DNA methylation and chromatin accessibility data were quantified over genomic features using a binomial model where the number of successes is the number of reads that support methylation (or accessibility) and the number of trials is the total number of reads. A CpG methylation or GpC accessibility rate for each genomic feature and cell was calculated by maximum likelihood. The rates were subsequently transformed to M-values62 and modelled with a Gaussian likelihood. As input to MOFA+ we filtered genomic features with low coverage (at least 3 CpG and 5 GpC measurements) and we selected the top 2500 most variable sites per combination of genomic context and data modality (see Figure S14) Details on the quality control and data preprocessing can be found in41.
Software availability
An open-source implementation of MOFA+ is available from https://github.com/bioFAM/MOFA2, which includes vignettes to reproduce the analyses presented in this article.
Also, we deploy an interactive web-based platform to facilitate the exploration of MOFA+ models (Figure S21).
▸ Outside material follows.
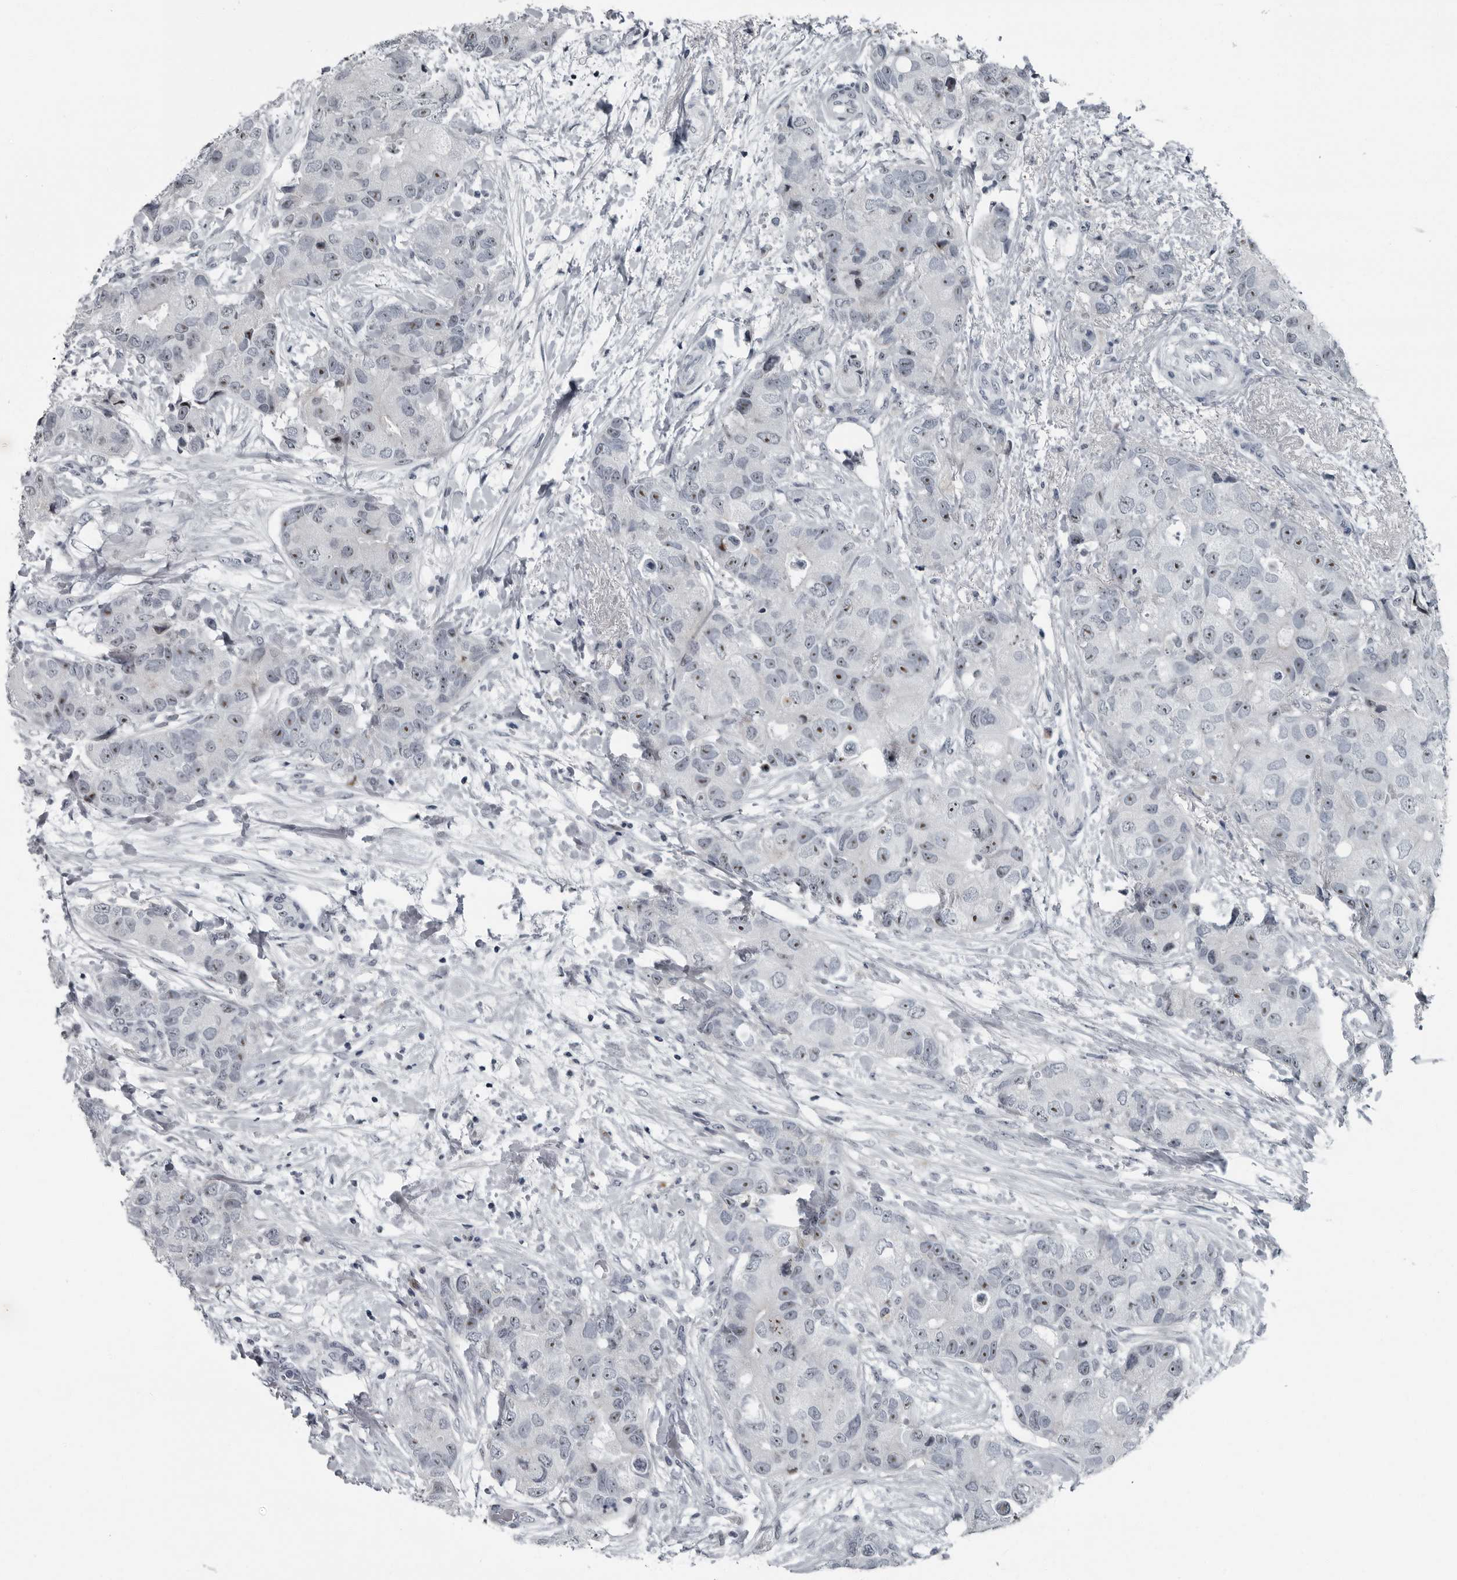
{"staining": {"intensity": "moderate", "quantity": ">75%", "location": "nuclear"}, "tissue": "breast cancer", "cell_type": "Tumor cells", "image_type": "cancer", "snomed": [{"axis": "morphology", "description": "Duct carcinoma"}, {"axis": "topography", "description": "Breast"}], "caption": "Immunohistochemistry (IHC) histopathology image of neoplastic tissue: breast cancer stained using immunohistochemistry displays medium levels of moderate protein expression localized specifically in the nuclear of tumor cells, appearing as a nuclear brown color.", "gene": "PDCD11", "patient": {"sex": "female", "age": 62}}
This is available from https://github.com/gtca/mofaplus-shiny
The platform is implemented in shiny R from Rstudio and it is available in https://github.com/gtca/mofaplus-shinv
Competing interests
All authors declare no competing financial interests
Author contributions
R.A., D.A. and B.V. conceived the project.
R.A., D.A. D.B., Y.D and B.V. implemented the model.
R.A., D.A., J.C.M and O.S., interpreted results.
D.A. implemented the interactive web-based platform.
R.A. generated figures.
R.A., wrote the manuscript with feedback from all authors
J.C.M and O.S. supervised the project.
Acknowledgements
R.A. is a member of Robinson College at the University of Cambridge. We thank Florian Buettner for comments on the manuscript.